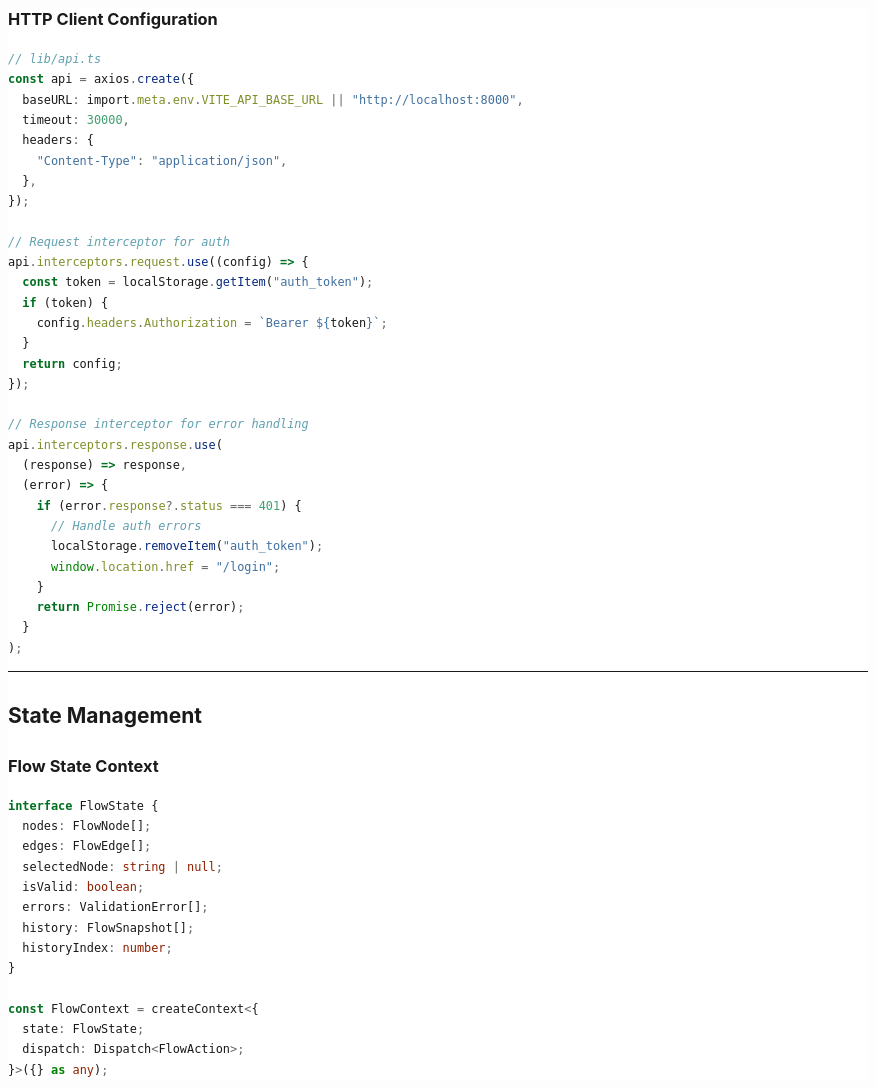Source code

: ### HTTP Client Configuration

```typescript
// lib/api.ts
const api = axios.create({
  baseURL: import.meta.env.VITE_API_BASE_URL || "http://localhost:8000",
  timeout: 30000,
  headers: {
    "Content-Type": "application/json",
  },
});

// Request interceptor for auth
api.interceptors.request.use((config) => {
  const token = localStorage.getItem("auth_token");
  if (token) {
    config.headers.Authorization = `Bearer ${token}`;
  }
  return config;
});

// Response interceptor for error handling
api.interceptors.response.use(
  (response) => response,
  (error) => {
    if (error.response?.status === 401) {
      // Handle auth errors
      localStorage.removeItem("auth_token");
      window.location.href = "/login";
    }
    return Promise.reject(error);
  }
);
```

---

## State Management

### Flow State Context

```typescript
interface FlowState {
  nodes: FlowNode[];
  edges: FlowEdge[];
  selectedNode: string | null;
  isValid: boolean;
  errors: ValidationError[];
  history: FlowSnapshot[];
  historyIndex: number;
}

const FlowContext = createContext<{
  state: FlowState;
  dispatch: Dispatch<FlowAction>;
}>({} as any);
```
▬▬▬▬▬▬
In transcribing the material above, reproduce each line exactly and include none of the pictures.

Source code

: ### HTTP Client Configuration

```typescript
// lib/api.ts
const api = axios.create({
  baseURL: import.meta.env.VITE_API_BASE_URL || "http://localhost:8000",
  timeout: 30000,
  headers: {
    "Content-Type": "application/json",
  },
});

// Request interceptor for auth
api.interceptors.request.use((config) => {
  const token = localStorage.getItem("auth_token");
  if (token) {
    config.headers.Authorization = `Bearer ${token}`;
  }
  return config;
});

// Response interceptor for error handling
api.interceptors.response.use(
  (response) => response,
  (error) => {
    if (error.response?.status === 401) {
      // Handle auth errors
      localStorage.removeItem("auth_token");
      window.location.href = "/login";
    }
    return Promise.reject(error);
  }
);
```

---

## State Management

### Flow State Context

```typescript
interface FlowState {
  nodes: FlowNode[];
  edges: FlowEdge[];
  selectedNode: string | null;
  isValid: boolean;
  errors: ValidationError[];
  history: FlowSnapshot[];
  historyIndex: number;
}

const FlowContext = createContext<{
  state: FlowState;
  dispatch: Dispatch<FlowAction>;
}>({} as any);
```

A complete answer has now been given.